In order to analyze a program that involves pointers, it is necessary to have (safe) information about what each pointer points to. There are many different approaches to computing points-to information. This paper addresses techniques for flow- and context-insensitive interprocedural analysis of stack-based storage.

The paper makes two contributions to work in this area:

• The first contribution is a set of experiments that explore the trade-offs between techniques previously defined by Lars Andersen and Bjarne Steensgaard. The former has a cubic worst-case running time, while the latter is essentially linear. However, the former may be much more precise than the latter. We have found that in practice, Andersen's algorithm is consistently more precise than Steensgaard's. For small programs, there is very little difference in the times required by the two approaches; however, for larger programs, Andersen's algorithm can be much slower than Steensgaard's.
• The second contribution is the definition of two new algorithms. The first algorithm can be ``tuned'' so that its worst-case time and space requirements, as well as its accuracy range from those of Steensgaard to those of Andersen. We have experimented with several versions of this algorithm; one version provided a significant increase in accuracy over Steensgaard's algorithm, while keeping the running time within a factor of two.

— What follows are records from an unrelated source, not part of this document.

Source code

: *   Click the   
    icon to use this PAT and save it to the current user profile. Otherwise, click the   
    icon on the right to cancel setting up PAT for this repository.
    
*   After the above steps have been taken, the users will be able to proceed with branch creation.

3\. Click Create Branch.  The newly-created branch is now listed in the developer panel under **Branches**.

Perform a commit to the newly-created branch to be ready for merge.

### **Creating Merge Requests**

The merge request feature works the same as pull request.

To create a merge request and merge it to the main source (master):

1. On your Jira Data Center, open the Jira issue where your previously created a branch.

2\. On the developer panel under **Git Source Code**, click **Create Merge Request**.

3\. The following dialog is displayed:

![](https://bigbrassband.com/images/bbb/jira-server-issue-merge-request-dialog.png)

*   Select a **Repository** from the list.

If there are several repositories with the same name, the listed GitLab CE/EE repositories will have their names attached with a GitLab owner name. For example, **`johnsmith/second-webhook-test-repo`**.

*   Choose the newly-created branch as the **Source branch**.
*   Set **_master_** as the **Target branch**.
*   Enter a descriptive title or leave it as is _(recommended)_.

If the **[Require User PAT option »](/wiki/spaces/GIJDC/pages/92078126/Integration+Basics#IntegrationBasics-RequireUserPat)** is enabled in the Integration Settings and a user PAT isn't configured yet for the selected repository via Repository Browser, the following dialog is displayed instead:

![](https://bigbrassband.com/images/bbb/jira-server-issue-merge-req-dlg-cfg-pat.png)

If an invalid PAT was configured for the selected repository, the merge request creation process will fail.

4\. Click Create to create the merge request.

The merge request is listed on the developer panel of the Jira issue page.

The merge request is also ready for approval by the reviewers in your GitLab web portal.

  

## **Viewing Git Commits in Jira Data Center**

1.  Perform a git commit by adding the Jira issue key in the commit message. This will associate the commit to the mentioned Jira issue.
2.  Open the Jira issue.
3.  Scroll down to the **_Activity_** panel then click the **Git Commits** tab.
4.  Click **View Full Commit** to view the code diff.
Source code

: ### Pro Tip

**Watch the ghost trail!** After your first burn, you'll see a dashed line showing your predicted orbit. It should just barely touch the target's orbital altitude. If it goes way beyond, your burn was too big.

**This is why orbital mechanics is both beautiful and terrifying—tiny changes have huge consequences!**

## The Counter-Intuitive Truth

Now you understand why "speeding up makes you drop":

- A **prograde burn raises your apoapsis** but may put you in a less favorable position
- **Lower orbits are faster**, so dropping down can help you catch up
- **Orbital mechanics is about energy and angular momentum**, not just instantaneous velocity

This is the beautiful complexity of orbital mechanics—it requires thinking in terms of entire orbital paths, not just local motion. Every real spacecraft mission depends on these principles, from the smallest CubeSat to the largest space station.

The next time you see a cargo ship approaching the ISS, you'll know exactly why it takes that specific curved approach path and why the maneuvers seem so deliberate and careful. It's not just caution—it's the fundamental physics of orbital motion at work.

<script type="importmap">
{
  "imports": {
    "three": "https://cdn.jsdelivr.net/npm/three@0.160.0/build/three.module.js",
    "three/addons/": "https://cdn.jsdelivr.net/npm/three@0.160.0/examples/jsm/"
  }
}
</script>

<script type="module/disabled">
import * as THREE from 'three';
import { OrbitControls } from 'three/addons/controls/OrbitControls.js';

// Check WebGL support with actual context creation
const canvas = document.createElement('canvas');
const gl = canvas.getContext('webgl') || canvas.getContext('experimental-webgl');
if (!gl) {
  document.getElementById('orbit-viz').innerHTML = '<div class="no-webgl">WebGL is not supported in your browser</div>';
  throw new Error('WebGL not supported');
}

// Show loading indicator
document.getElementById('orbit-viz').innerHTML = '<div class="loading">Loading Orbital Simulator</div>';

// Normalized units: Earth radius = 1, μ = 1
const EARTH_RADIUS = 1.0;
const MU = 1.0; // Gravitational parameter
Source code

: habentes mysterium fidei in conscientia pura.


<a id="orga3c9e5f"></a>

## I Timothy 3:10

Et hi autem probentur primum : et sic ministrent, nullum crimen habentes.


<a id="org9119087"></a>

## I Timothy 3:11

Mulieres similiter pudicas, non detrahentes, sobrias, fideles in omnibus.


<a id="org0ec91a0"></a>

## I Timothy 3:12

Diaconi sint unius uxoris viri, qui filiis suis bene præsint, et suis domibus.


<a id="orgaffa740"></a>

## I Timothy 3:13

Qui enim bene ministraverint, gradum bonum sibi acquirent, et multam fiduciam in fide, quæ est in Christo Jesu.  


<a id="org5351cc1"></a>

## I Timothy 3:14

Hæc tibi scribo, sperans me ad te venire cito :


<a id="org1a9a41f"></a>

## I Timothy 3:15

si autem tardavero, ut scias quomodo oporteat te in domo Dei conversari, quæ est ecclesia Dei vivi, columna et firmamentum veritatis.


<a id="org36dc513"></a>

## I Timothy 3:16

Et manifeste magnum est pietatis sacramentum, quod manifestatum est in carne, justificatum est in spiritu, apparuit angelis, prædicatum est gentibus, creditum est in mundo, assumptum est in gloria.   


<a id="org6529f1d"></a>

  The second algorithm uses the first as a subroutine. Its worst-case time and space requirements are a factor of log N (where N is the number of variables in the program) worse than those of Steensgaard's algorithm. In practice, it appears to run about ten times slower than Steensgaard's algorithm; however it is significantly more accurate than Steensgaard's algorithm, and significantly faster than Andersen's algorithm on large programs.